» **What you should do**: Echo the following entries word for word, from their first line through the line that contains "ク・WebサイトURLを直接掲載できます。上位表示される", including both of those lines.

» **Saved entries**:
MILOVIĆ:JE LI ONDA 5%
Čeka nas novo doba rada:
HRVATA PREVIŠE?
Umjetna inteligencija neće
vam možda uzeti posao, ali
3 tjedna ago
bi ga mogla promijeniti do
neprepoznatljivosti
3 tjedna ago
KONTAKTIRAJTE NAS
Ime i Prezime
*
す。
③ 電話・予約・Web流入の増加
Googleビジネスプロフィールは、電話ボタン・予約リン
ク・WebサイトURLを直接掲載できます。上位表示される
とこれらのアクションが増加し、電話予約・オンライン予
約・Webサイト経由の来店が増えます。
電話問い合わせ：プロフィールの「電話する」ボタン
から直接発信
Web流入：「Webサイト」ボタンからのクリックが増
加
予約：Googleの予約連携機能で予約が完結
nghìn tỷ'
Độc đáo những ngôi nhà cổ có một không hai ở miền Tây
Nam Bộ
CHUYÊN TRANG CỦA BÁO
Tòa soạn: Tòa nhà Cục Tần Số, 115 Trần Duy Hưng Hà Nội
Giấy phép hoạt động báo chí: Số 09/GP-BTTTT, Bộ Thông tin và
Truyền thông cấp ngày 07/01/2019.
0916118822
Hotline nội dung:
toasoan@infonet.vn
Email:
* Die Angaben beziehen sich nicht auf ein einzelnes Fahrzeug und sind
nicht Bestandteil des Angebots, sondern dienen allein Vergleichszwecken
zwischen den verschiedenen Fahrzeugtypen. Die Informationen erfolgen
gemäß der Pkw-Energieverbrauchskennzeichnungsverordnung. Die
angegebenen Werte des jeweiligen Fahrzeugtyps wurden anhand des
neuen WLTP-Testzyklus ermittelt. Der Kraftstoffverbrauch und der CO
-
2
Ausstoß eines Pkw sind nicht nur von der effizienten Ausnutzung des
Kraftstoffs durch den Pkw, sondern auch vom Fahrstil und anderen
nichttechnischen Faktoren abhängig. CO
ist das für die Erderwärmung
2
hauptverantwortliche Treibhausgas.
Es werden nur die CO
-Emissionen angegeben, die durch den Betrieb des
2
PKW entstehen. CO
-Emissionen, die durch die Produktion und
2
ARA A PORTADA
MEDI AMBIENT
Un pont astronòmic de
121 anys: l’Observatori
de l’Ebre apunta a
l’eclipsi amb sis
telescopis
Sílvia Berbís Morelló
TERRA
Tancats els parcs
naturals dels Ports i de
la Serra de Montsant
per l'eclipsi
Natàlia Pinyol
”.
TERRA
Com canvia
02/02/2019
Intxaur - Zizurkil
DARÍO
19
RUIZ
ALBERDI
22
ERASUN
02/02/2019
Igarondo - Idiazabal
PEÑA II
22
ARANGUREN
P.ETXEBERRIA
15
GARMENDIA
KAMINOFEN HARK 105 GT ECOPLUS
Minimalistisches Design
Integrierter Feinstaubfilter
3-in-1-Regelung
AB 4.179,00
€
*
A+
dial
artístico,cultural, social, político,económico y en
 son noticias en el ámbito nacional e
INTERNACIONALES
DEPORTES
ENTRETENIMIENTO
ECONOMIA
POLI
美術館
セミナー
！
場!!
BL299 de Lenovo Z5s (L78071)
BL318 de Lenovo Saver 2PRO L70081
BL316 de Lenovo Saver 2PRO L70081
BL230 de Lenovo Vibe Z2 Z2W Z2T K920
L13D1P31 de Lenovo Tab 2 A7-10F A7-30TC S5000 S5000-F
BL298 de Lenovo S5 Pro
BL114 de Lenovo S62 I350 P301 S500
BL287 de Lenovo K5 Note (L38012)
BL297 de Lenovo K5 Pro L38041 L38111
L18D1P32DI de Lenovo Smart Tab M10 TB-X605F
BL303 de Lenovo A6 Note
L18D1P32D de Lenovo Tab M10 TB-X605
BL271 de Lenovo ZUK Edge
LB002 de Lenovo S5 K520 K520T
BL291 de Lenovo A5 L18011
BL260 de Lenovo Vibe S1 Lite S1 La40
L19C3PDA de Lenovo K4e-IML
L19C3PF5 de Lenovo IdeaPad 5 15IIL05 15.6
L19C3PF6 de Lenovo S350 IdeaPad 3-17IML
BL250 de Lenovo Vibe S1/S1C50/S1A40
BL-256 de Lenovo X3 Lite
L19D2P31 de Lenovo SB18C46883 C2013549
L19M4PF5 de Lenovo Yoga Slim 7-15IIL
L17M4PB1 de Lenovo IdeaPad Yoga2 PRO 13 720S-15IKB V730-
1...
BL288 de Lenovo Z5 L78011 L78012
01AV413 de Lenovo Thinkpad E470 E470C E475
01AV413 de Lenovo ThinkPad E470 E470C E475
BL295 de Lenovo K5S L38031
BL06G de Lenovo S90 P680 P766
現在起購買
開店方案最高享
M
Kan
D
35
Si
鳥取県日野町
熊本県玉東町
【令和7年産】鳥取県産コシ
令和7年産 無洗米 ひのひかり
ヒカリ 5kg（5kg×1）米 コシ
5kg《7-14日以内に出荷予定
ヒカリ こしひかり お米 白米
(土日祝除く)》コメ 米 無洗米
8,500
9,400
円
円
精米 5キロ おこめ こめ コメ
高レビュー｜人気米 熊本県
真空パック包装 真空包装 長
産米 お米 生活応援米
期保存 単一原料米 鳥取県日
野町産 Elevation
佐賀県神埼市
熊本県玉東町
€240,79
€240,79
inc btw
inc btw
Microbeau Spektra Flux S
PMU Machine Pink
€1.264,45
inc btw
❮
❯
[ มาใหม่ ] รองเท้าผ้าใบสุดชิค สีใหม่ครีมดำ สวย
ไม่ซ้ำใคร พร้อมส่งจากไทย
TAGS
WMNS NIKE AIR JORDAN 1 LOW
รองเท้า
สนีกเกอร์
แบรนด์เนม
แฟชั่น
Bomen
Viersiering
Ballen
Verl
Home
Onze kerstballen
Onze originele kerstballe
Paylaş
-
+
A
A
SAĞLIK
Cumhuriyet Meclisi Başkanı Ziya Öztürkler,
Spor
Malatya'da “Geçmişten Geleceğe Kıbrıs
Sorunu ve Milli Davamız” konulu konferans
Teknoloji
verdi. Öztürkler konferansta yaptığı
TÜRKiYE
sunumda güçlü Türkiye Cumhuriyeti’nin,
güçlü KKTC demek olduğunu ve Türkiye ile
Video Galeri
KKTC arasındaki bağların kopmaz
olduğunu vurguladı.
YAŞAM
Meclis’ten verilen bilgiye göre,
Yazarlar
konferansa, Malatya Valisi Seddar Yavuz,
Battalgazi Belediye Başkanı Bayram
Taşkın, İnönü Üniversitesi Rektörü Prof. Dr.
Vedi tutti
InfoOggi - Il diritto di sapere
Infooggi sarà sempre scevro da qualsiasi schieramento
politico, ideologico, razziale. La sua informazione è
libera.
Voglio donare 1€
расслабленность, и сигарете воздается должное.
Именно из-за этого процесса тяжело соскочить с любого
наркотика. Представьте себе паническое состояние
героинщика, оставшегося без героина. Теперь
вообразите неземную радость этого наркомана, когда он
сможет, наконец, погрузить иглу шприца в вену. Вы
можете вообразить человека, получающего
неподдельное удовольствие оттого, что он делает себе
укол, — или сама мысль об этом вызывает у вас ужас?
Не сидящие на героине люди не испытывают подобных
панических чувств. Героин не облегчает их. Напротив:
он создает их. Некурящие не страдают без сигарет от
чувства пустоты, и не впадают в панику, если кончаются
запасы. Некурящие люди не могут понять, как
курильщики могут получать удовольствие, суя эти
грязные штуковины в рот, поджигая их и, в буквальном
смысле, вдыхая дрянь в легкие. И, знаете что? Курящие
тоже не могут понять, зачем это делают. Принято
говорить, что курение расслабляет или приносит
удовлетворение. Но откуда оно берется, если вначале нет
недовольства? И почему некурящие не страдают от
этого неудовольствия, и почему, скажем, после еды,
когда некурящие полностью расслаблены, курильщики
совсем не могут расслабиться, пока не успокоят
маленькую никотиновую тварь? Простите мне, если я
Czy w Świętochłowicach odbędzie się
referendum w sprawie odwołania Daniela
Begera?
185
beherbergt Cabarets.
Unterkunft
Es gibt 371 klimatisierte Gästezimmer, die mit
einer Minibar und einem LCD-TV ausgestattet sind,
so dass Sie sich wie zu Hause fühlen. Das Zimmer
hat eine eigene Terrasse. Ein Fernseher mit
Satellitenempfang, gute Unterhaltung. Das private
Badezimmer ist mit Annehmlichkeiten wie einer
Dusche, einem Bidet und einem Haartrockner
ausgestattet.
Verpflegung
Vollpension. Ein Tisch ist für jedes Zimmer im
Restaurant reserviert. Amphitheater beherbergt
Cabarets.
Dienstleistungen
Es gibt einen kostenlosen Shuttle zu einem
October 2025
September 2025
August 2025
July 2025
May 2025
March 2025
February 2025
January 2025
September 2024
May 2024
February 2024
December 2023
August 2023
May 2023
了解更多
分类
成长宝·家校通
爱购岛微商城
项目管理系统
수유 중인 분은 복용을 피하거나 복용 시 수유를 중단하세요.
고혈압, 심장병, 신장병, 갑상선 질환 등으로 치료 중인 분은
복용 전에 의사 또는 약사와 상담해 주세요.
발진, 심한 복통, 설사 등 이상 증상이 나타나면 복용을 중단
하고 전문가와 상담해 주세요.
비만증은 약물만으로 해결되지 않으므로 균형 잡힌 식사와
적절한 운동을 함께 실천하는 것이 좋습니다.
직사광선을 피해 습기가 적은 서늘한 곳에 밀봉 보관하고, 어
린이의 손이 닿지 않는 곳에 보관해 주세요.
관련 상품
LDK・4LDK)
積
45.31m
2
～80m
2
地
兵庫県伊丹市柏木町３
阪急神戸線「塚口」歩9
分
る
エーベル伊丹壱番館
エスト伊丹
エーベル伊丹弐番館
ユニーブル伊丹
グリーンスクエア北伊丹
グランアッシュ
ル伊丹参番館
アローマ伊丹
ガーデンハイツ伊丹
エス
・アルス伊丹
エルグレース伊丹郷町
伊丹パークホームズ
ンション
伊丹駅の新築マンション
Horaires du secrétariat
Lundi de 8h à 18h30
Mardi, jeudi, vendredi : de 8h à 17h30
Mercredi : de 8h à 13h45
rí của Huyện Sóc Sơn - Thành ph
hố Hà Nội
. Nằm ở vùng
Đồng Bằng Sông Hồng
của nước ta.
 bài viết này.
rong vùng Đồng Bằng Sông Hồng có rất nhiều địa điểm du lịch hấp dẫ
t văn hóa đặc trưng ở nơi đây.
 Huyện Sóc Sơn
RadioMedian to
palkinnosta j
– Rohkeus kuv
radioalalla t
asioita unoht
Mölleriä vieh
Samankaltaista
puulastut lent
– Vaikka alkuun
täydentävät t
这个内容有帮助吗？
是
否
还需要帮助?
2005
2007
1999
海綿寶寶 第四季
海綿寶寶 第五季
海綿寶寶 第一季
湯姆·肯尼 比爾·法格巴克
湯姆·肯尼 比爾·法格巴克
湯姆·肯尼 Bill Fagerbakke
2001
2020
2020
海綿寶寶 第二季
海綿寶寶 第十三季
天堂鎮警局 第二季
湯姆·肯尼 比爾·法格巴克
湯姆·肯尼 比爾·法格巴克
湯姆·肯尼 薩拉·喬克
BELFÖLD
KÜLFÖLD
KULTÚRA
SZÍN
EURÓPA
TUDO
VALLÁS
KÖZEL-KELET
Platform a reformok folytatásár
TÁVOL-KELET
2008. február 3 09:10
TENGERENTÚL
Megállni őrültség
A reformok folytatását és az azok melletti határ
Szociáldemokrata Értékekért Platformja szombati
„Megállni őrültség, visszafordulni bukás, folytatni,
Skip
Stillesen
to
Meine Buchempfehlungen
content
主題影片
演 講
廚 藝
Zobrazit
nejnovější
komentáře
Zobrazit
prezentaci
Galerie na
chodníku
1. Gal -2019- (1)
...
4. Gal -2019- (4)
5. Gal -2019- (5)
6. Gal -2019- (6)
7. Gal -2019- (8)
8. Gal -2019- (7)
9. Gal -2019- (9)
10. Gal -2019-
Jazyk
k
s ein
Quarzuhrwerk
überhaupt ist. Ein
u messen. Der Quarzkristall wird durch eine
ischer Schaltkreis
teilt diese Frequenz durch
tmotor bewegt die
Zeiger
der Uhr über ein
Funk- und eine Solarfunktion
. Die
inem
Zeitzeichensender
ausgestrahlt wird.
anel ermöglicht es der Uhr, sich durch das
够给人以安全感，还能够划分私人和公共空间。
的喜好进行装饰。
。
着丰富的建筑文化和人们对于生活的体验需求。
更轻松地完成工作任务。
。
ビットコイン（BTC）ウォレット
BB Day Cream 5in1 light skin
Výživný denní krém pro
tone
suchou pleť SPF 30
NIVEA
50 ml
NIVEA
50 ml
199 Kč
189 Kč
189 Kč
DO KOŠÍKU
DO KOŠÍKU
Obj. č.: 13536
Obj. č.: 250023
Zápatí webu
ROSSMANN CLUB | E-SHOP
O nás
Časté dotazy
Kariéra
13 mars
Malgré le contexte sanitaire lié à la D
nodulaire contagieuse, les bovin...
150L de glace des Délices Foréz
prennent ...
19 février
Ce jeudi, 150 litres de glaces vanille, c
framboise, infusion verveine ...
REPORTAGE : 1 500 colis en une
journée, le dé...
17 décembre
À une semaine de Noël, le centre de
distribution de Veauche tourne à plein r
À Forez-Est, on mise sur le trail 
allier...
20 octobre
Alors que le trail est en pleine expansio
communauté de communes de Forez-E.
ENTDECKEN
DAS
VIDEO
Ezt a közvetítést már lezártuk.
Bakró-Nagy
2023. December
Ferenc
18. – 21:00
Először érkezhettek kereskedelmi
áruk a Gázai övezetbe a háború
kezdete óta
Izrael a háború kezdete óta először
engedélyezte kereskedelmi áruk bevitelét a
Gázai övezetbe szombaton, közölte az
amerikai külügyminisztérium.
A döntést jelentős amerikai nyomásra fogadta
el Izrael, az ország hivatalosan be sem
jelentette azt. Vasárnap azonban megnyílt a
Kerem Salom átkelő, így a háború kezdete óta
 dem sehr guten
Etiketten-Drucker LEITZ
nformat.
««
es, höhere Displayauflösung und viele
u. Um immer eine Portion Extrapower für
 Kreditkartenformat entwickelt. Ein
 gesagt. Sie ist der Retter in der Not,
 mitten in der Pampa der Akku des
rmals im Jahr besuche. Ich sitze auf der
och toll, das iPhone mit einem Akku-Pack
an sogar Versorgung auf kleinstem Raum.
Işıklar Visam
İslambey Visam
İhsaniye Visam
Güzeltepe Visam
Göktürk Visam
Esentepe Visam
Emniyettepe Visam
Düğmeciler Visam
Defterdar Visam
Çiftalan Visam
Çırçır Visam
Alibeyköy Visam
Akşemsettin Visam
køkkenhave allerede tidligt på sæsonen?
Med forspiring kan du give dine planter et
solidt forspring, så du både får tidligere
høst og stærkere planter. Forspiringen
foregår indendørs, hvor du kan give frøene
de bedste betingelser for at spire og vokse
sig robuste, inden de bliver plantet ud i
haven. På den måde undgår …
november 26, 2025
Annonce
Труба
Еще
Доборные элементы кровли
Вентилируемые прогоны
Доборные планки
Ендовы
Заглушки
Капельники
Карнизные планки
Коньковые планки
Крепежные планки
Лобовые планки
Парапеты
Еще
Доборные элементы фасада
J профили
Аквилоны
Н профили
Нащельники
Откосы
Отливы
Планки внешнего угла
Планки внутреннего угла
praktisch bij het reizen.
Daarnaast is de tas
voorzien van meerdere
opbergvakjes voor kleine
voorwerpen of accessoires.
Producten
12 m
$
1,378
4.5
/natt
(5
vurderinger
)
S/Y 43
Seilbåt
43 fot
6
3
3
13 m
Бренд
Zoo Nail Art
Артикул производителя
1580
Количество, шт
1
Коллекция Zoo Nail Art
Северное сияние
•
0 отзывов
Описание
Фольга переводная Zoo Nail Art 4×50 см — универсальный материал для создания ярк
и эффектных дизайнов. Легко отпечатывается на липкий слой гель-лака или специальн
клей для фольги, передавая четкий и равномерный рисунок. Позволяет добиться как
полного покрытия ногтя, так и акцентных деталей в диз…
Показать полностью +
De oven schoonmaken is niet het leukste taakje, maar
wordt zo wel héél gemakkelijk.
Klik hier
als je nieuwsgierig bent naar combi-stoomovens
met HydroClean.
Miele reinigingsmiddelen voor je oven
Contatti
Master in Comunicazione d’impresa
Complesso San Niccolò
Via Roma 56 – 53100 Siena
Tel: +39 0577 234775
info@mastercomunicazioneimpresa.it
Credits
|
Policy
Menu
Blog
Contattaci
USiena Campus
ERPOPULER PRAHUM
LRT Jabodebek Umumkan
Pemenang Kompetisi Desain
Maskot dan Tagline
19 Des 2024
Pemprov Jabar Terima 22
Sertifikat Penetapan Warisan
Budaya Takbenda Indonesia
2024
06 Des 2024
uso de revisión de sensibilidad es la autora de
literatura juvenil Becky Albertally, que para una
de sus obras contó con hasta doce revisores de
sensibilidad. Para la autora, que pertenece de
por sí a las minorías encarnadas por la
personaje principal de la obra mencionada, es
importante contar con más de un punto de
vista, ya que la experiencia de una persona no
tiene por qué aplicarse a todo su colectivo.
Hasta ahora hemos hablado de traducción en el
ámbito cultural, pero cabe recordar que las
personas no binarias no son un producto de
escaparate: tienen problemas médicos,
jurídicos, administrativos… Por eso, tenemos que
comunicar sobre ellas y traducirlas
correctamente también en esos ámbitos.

» **Answer below**:
MILOVIĆ:JE LI ONDA 5%
Čeka nas novo doba rada:
HRVATA PREVIŠE?
Umjetna inteligencija neće
vam možda uzeti posao, ali
3 tjedna ago
bi ga mogla promijeniti do
neprepoznatljivosti
3 tjedna ago
KONTAKTIRAJTE NAS
Ime i Prezime
*
す。
③ 電話・予約・Web流入の増加
Googleビジネスプロフィールは、電話ボタン・予約リン
ク・WebサイトURLを直接掲載できます。上位表示される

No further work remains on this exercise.